Although he focused on the legal judiciary as the origin of the region, he also referred to customary law (civil law) and civil law. He also mentioned to the juridical, aristocratic and civil jurists who had a role in establishing and organizing such as Ahmed Hareb, Uday Al-Bitar, the founder of the civil judiciary in Dubai, Saleh Farah, the founder of civil justice in Abu Dhabi and so on.
And a reference to the successive covenants, and the specifications of the judge in general, and then the profile of the judiciary in the UAE, and then the terminology of the judiciary, and allocated a separate door for the first in the history of the judiciary in the UAE, an important door because it gives the reader quick flashes looking at stages of development The judiciary in the UAE.

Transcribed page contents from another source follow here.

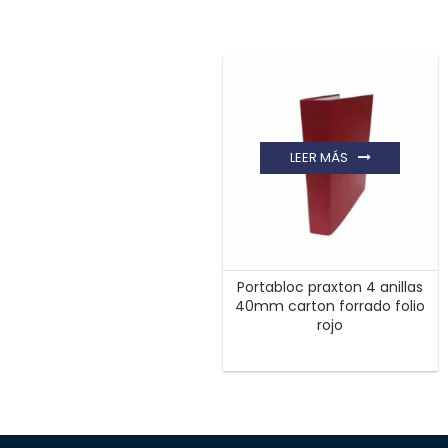
LEER MÁS
Portabloc praxton 4 anillas
40mm carton forrado folio
rojo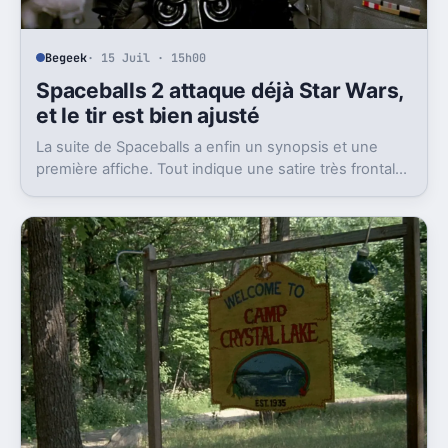
Begeek
· 15 Juil · 15h00
Spaceballs 2 attaque déjà Star Wars,
et le tir est bien ajusté
La suite de Spaceballs a enfin un synopsis et une
première affiche. Tout indique une satire très frontale
de Star Wars version Disney.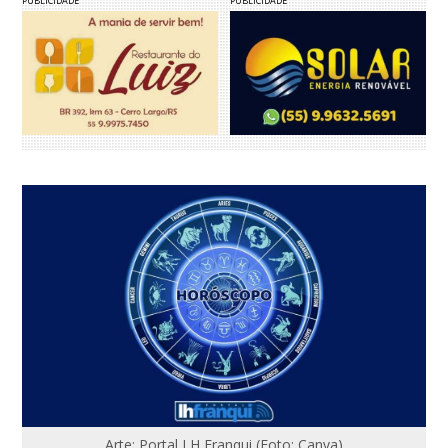
PUBLICIDADE
PUBLICIDADE
Arte: Portal LH Franqui (Foto: Canva)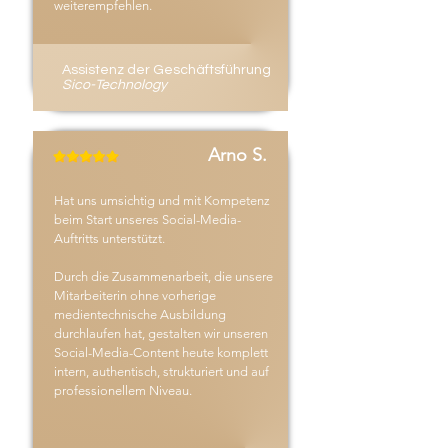
weiterempfehlen.
Assistenz der Geschäftsführung
Sico-Technology
Arno S.
Hat uns umsichtig und mit Kompetenz
beim Start unseres Social-Media-
Auftritts unterstützt.
Durch die Zusammenarbeit, die unsere
Mitarbeiterin ohne vorherige
medientechnische Ausbildung
durchlaufen hat, gestalten wir unseren
Social-Media-Content heute komplett
intern, authentisch, strukturiert und auf
professionellem Niveau.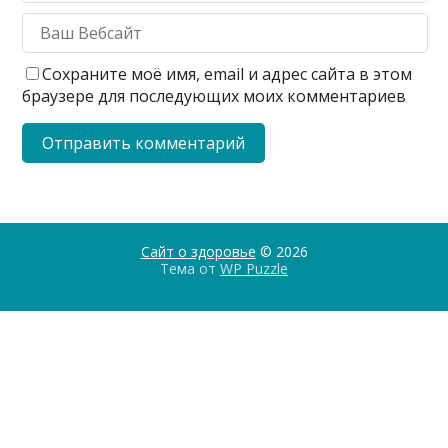
Сохраните моё имя, email и адрес сайта в этом
браузере для последующих моих комментариев
Сайт о здоровье
© 2026
Тема от
WP Puzzle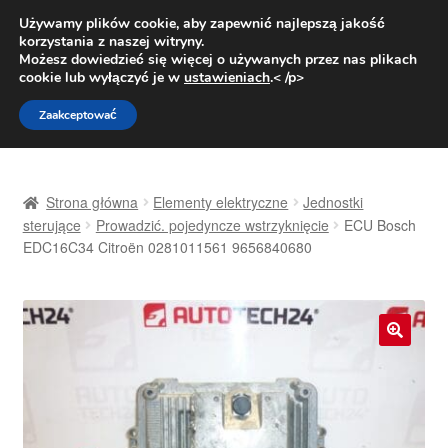
DOSTAWA od 31 zł
Używamy plików cookie, aby zapewnić najlepszą jakość
korzystania z naszej witryny.
Pn.-pt. 9:00-16:00
800 003 167
Możesz dowiedzieć się więcej o używanych przez nas plikach
cookie lub wyłączyć je w
ustawieniach
.< /p>
Przejdź
Przejdź
Menu
Zaakceptować
do
do
nawigacji
treści
Strona główna
Strona główna
Elementy elektryczne
Jednostki
Dostawa
sterujące
Prowadzić. pojedyncze wstrzyknięcie
ECU Bosch
EDC16C34 Citroën 0281011561 9656840680
Dostawa na cały świat
Kontakt
🔍
Moje konto
O nas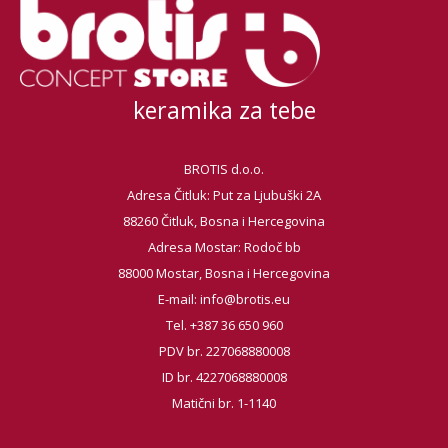
keramika za tebe
BROTIS d.o.o.
Adresa Čitluk: Put za Ljubuški 2A
88260 Čitluk, Bosna i Hercegovina
Adresa Mostar: Rodoč bb
88000 Mostar, Bosna i Hercegovina
E-mail:
info@brotis.eu
Tel. +387 36 650 960
PDV br. 227068880008
ID br. 4227068880008
Matični br. 1-1140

In the history of the judiciary in the UAE, he finds that the region was not without scholars and scholars. In Dhafra, two families known for science and jurisprudence were Al Majran and Al-Bumlha, Abu Dhabi and Dubai, and Al-Khazraj. In addition to the famous judges who found the likes of Sheikh Mohammed bin Abdul Salam Al Maghrabi, Sheikh Abdul Rahman bin Hafez, Mr. Al-Shanqiti, Sheikh Mubarak bin Ali, Sheikh Ali Al-Janahi and Mr. Al-Saqqaf in Dubai.
Sheikh Abdulrahman bin Fares, Sheikh Mohammed Abulhadi, Sheikh Saif Al Madfa and Sheikh Mohammed Bukhater in Sharjah.
Sheikh Abdul Karim Al Bakri, Shaikh Abdullah Al Shaiba and Sheikh Hamad Al Maharib in Ajman. Shaykh Ibn Bahiyu and Sheikh Ibn Atiq in Umm al-Qaiwain.
Sheikh Ahmed Hamad Al Rajbani, Sheikh Abdul Aziz Al Rajbani, Sheikh Mohammed Saeed Ghabash, Sheikh Ahmed Bin Hajar, Sheikh Abdullah Salman, Sheikh Bin Flaw and Sheikh Ahmed Al Mannai in Ras Al Khaimah, and many more that the reader can read about them.
The author does not care about reading this book, because the author does not deal with the judges from one side only, but includes them by talking about them and their scientific, literary and social life and their relations with the sheikhs of the emirates and the rulers of the Gulf region, so you read the judges jokes and narratives and poems beside their issues and jurisprudential issues.